Hi Georg,
you're probably right. The area of different sources of noise in digital imaging is something I always kind of ignored - I should take a look at it to understand it through.
Still I believe that 100x1 = 10x10 only if number of detected photons during 1 minute exposure is high enough - and for faint stuff, we really talk about several photons per minute. But read noise probably plays much bigger role in the result.
My personal experience is to use exposure as long as I can - then I'm able to reveal much fainter stuff in the final picture. Otherwise, what would be the reason to calculate sky-limiting exposure for instance?

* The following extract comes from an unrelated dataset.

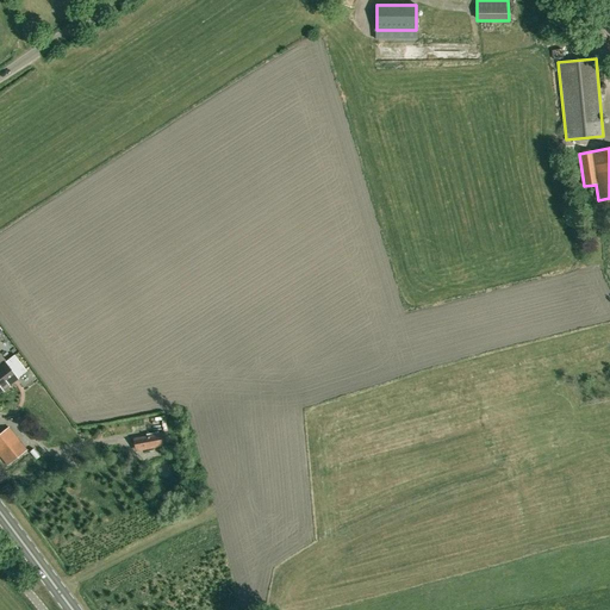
[(0,363),(0,362),(0,390),(17,377),(4,361),(0,363)]
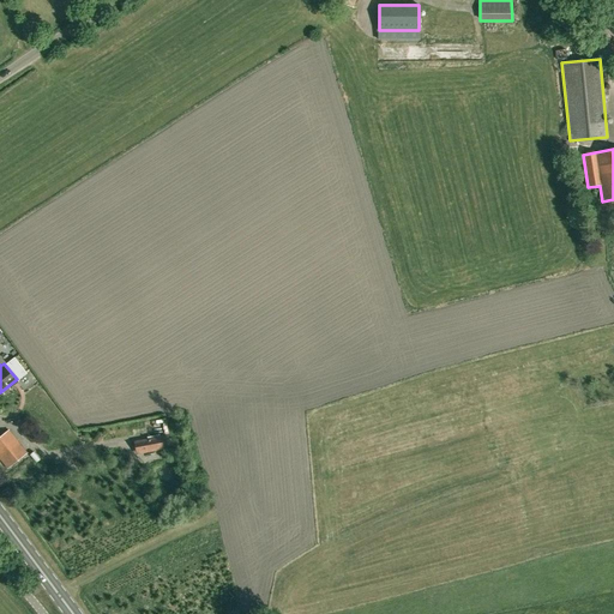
[(25,453),(8,431),(0,437),(0,458),(7,468),(25,453)]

Back to original question of Sergio. My suggestion is following: more exposures would definitely help, but I would not forsake length of the exposure to it. You can see that noise is worse in darker areas - where the SNR is low. This is normal. Some amount of noise in uncooled DSLR is inevitable (it's much better in winter BTW). When processing, keep the dark areas dark and use mask to protect them from stretching histogram and increasing saturation. Use inverted mask when applying ACDNR to protect areas with high SNR from damage.
Also, my personal opinion is that it's better to leave some small amount of noise in the image rather than trying to remove it completely. It gives image more realistic and perceptually sharper look. If you are too aggressive with denoising, image can get "washed" or "hand-painted" look. But of course, it strongly depends on quality of original data.